Although we applied this statute in Galbraith v. Tapco Credit Union, 88 Wn. App. 939, 946 P.2d 1242 (1997), to a nonemployer, the specific facts there fit within the statutory language. The defendant in Galbraith was a credit union that had terminated the plaintiff’s membership because the plaintiff had supported the credit union’s employees in their legal action against the credit union for a WLAD violation. We held that the credit union fit the definition of an “other person” who had discriminated against Galbraith, and Galbraith fit the definition of “any person,” because of his opposition to discriminatory practices prohibited by the WLAD. Galbraith, 88 Wn. App at 948-51.

At oral argument here, appellate counsel argued for the first time for application of RCW 49.60.210, contending that Jenkins discriminated against Palmer by filing this lawsuit in retaliation for Palmer’s report of Jenkins’s harassing conduct to their employer. But Palmer has not argued this theory in her brief or provided any support for treating the filing of a nonfrivolous lawsuit for monies owing as an act of discrimination under the WLAD. Thus, we do not address this contention. RAP 2.5.

In sum, Palmer has failed to show that the WLAD covers the circumstances here.

B. Common Law Claims

Palmer also argues that Jenkins violated public policy against sexual discrimination and retaliation. She suggests that Jenkins committed the common law tort of retaliation and wrongful discharge in violation of public policy. But she fails to explain how these causes of action apply to Jenkins’s conduct.

Citing Bennett v. Hardy, 113 Wn.2d 912, 784 P.2d 1258 (1990), Palmer claims that Jenkins’s conduct violated the public policy against retaliation. In Bennett, the employer did not employ more than eight people, a requirement for coverage under the WLAD. 113 Wn.2d at 915. Seeking a remedy for a clear violation of public policy, the Bennett court found an implied cause of action under RCW 49.44.090 against an employer who discriminated on the basis of age discrimination. 113 Wn.2d at 921.

Unlike Bennett, Palmer has not shown that Jenkins’s conduct violated a specific statutory prohibition. Thus, we find no basis to create a new common law cause of action in this case.

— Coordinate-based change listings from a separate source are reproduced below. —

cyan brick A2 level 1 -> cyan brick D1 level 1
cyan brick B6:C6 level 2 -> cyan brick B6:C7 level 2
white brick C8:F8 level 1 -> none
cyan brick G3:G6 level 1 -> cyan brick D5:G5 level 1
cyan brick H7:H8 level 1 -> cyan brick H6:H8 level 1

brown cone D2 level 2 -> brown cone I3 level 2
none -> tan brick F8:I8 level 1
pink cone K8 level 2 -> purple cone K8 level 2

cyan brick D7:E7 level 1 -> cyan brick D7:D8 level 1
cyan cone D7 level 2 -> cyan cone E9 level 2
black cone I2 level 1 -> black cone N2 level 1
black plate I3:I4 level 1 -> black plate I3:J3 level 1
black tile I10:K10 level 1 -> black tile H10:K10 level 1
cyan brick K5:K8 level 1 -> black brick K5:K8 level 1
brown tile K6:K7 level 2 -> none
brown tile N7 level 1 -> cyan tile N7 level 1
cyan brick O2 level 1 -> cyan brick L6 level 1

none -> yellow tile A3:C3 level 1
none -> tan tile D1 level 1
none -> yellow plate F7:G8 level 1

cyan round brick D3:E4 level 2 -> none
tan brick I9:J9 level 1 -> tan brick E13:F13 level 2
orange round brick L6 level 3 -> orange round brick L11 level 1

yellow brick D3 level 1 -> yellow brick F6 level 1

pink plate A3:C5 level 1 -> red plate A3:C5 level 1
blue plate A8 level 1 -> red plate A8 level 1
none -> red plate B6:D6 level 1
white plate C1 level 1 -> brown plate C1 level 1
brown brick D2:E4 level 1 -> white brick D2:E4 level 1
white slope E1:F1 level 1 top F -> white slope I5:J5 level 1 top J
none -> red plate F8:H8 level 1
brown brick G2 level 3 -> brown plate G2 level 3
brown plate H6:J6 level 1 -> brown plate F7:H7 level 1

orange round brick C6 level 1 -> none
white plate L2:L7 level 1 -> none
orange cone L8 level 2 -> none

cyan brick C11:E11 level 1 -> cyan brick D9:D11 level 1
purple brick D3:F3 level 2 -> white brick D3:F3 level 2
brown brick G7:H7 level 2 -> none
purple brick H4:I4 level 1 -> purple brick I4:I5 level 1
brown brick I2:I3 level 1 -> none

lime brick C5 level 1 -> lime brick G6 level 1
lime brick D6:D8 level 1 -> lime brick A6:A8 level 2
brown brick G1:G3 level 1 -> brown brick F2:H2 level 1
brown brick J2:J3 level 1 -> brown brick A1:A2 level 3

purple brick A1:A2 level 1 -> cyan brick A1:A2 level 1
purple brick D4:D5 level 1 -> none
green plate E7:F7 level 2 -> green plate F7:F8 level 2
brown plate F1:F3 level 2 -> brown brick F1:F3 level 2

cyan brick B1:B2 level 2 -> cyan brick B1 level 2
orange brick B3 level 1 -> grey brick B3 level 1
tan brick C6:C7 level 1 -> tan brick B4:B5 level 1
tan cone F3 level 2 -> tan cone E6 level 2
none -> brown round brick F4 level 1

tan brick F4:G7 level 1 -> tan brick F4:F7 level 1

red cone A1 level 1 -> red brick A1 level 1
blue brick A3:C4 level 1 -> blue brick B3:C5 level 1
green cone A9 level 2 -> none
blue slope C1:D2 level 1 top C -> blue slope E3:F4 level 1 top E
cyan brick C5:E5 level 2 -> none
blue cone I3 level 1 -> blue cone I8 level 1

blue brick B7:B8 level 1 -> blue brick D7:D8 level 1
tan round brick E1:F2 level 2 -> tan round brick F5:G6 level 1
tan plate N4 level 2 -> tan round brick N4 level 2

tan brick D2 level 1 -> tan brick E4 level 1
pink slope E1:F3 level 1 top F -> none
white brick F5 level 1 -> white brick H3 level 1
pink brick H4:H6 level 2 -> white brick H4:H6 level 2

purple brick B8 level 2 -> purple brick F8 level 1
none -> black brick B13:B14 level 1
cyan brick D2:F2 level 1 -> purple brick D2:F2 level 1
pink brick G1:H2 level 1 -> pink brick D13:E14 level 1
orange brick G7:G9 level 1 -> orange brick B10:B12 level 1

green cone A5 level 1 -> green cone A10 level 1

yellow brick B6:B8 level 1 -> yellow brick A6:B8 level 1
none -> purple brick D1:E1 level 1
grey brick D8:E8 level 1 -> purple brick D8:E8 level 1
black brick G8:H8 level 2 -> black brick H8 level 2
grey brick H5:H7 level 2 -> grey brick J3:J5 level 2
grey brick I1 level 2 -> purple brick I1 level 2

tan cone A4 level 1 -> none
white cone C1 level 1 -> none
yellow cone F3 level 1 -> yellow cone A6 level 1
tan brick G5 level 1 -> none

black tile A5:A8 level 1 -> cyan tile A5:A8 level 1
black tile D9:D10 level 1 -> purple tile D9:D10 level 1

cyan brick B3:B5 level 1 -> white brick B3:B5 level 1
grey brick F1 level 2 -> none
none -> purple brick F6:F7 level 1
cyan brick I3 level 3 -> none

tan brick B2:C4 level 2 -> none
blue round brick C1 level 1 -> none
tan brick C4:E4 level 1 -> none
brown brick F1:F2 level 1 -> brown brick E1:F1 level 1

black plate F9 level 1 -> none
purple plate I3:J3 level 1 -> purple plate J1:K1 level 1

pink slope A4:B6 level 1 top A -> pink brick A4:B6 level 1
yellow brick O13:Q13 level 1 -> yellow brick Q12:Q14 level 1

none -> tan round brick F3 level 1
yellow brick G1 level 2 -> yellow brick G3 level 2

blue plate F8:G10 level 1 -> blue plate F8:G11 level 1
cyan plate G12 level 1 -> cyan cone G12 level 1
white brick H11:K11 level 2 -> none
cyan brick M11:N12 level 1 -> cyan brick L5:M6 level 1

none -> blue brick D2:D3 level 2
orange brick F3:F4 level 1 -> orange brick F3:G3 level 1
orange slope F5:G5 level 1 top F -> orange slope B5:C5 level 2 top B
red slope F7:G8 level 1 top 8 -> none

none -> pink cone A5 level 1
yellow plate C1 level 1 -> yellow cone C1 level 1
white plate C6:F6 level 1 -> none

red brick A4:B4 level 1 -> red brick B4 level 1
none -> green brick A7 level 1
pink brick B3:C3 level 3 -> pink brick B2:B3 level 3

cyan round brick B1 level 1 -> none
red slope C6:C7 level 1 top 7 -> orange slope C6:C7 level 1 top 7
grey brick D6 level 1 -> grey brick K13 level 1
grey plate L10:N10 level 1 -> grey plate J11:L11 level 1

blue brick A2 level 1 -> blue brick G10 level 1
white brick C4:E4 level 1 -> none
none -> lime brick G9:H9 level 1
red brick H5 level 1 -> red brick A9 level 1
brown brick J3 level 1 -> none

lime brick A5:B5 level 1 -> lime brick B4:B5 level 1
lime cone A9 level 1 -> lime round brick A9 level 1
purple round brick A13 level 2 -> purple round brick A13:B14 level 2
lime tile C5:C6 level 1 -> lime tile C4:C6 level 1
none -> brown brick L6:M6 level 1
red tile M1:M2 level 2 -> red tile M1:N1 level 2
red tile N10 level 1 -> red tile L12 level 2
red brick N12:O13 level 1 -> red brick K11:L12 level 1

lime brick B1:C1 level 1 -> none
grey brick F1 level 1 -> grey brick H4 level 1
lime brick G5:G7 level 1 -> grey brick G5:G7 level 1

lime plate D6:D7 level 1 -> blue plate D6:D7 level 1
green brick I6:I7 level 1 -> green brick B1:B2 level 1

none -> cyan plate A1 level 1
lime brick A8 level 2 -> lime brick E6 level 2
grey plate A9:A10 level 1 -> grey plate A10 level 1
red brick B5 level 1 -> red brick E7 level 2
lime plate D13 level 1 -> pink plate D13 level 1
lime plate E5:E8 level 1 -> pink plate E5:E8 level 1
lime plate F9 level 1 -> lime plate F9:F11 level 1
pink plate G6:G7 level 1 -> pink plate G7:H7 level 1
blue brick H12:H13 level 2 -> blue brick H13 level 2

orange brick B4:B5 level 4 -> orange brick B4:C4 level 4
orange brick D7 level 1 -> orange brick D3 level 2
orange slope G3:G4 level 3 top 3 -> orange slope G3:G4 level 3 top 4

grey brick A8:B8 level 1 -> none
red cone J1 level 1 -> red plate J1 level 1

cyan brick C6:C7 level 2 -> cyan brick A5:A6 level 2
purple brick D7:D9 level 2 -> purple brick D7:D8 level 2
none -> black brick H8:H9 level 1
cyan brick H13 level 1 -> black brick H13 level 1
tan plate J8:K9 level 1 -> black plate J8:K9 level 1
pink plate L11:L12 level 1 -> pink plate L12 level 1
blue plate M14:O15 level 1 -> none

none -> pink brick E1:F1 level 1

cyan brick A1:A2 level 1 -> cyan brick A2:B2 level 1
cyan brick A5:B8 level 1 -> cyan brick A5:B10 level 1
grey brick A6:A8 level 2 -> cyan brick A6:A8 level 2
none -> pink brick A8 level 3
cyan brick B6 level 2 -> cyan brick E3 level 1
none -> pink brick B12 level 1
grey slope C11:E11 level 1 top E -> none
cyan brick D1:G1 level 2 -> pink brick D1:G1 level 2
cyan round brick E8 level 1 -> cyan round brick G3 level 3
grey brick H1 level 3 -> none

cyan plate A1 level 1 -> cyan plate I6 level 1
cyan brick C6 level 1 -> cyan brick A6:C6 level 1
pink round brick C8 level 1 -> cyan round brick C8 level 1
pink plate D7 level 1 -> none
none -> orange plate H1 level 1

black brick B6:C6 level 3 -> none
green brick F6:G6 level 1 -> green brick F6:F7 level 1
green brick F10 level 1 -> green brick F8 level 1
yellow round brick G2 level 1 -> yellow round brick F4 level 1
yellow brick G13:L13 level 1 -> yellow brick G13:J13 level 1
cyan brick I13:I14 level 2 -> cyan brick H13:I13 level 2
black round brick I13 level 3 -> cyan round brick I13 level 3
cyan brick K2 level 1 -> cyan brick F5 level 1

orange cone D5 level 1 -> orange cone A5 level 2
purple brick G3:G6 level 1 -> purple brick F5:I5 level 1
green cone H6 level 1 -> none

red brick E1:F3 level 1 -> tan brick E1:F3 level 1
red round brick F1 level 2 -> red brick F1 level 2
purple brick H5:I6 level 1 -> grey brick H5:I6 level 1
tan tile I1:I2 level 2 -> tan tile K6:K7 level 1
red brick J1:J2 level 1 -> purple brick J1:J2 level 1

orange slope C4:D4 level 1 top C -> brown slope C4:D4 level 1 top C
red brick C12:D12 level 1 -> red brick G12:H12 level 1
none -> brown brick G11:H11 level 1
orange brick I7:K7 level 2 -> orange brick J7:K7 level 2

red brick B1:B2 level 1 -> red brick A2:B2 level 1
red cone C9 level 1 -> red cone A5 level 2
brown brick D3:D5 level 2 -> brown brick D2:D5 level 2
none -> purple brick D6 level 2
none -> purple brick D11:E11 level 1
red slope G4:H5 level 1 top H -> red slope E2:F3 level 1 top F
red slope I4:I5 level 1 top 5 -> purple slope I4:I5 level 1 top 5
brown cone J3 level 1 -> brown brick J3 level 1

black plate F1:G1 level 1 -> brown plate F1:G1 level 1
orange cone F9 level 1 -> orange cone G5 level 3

Finally, a plaintiff who is dismissed for engaging in conduct protected by public policy may bring a claim against her employer for wrongful discharge in violation of public policy. Gardner v. Loomis Armored, Inc., 128 Wn.2d 931, 941, 913 P.2d 377, 382 (1996). But Palmer has not alleged that WCC terminated her or that Jenkins was her employer. Thus, this theory does not apply.

Affirmed.

Quinn-Brintnall, A.C.J., and Houghton, J., concur. 
      
       The Brown court consolidated two separate appeals for review, Brown v. Scott Paper Worldwide Co., 98 Wn. App. 349,989 P.2d 1187 (1999), and Raymond v. Pac. Chem., 98 Wn. App. 739, 992 P.2d 517 (1999). The two cases involved different fact patterns, but the Supreme Court focused on the common issue of “whether a supervisor who discriminates against an employee can be held individually liable under” the WLAD. Brown, 143 Wn.2d at 353. It held that “supervisors, along with their employers, may be held liable for their discriminatory acts.” Brown, 143 Wn.2d at 361.